Jeudi dernier, les autorités ont officialisé la mise en place d’une zone à trafic restreint au sein du centre de Paris.
Les réactions du maire de Paris Centre à l’instauration de la zone à trafic limité
Ariel Weil, maire PS de Paris Centre, a tenu à rassurer sur les inquiétudes suscitées par la mise en place d’une zone à trafic limité dans le cœur de Paris. Il a souligné que cette mesure vise à limiter la circulation aux véhicules qui ne font que traverser les 1er, 2e, 3e et 4e arrondissements de la capitale. Cette ZTL entrera en vigueur dès le lundi suivant la publication de l’arrêté.
Le maire a souligné que les riverains, commerçants et artisans auront le droit de circuler dans cette zone restreinte, de même que les visiteurs venant pour des motifs de consommation. Il a précisé qu’une enquête récente a montré que seulement 4% des gens viennent faire leurs achats en voiture, et que ces derniers pourront continuer à le faire malgré la mise en place de la ZTL.
Objectifs de la zone à trafic limité
Ariel Weil a expliqué que cette mesure vise à réduire la circulation, la pollution et le bruit dans le centre de Paris. Il a également souligné l’importance de garantir une meilleure circulation pour les transports en commun, les véhicules de secours et tout autre usager devant se déplacer dans cette zone restreinte.

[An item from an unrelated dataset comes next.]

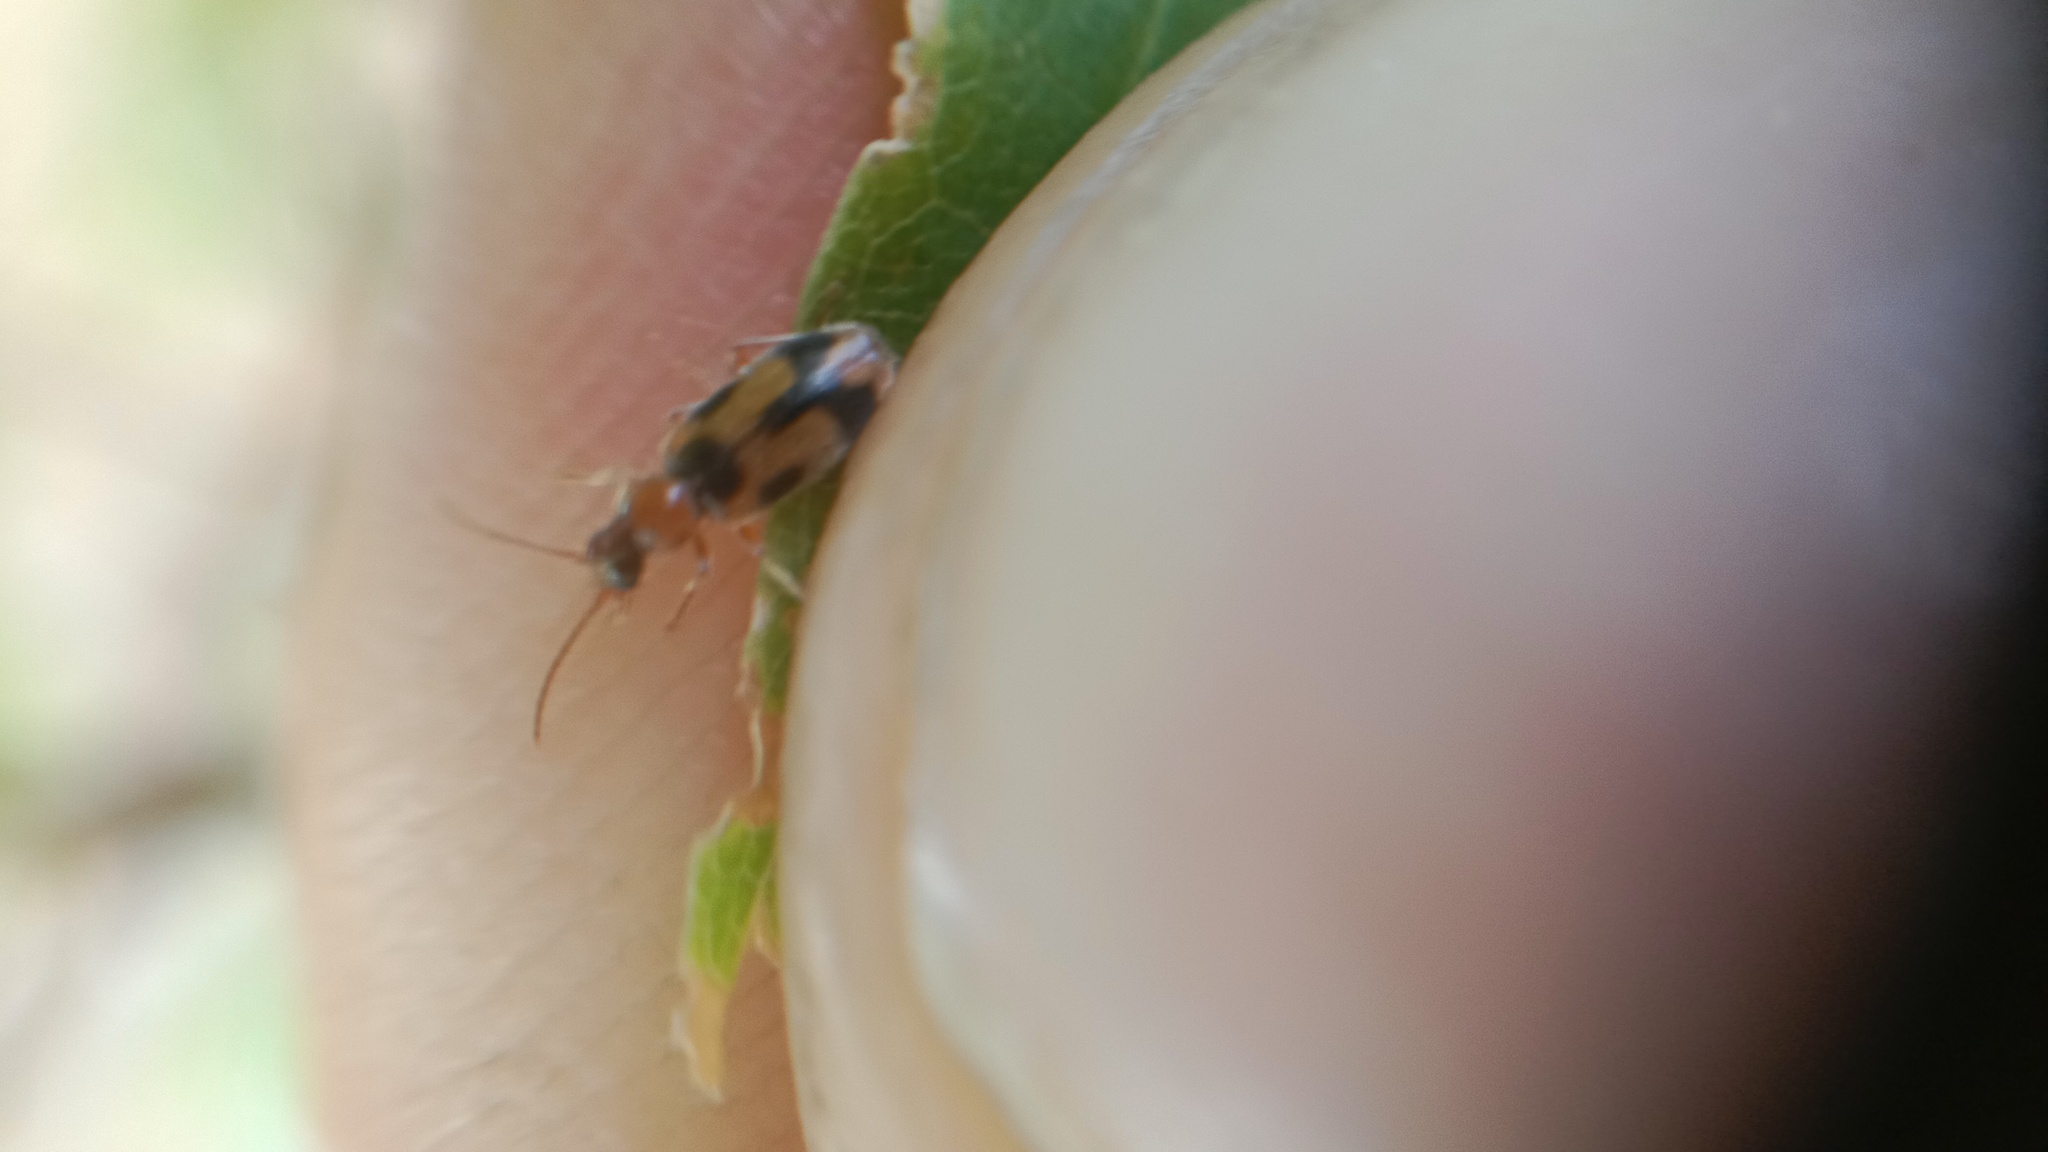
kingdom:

Concernant les contrôles, le maire a annoncé une phase pédagogique initiale, avec des explications avant d’éventuelles verbalisations. L’objectif est de dissuader les automobilistes utilisant le centre de Paris comme raccourci, sans y avoir de réelles intentions. Il a également affirmé qu’il n’y avait pas de volonté discriminatoire de la part de la mairie, mais plutôt une volonté de réguler le trafic de transit.
Extension possible de la ZTL
Ariel Weil n’a pas exclu la possibilité d’étendre la zone à trafic limité à l’ensemble de Paris, voire au Grand Paris. Il a souligné que le périmètre actuel de la ZTL est plus restreint que ce qui avait été envisagé initialement. Il a rappelé que la mesure a été décidée de manière consensuelle par la maire de Paris et le préfet de police, malgré une réduction de la carte prévue à l’origine.
Le maire a également mentionné que la commissaire enquêtrice a suggéré de surveiller l’évolution de la situation dans les prochains mois, en vue d’une éventuelle extension de la zone à trafic limité.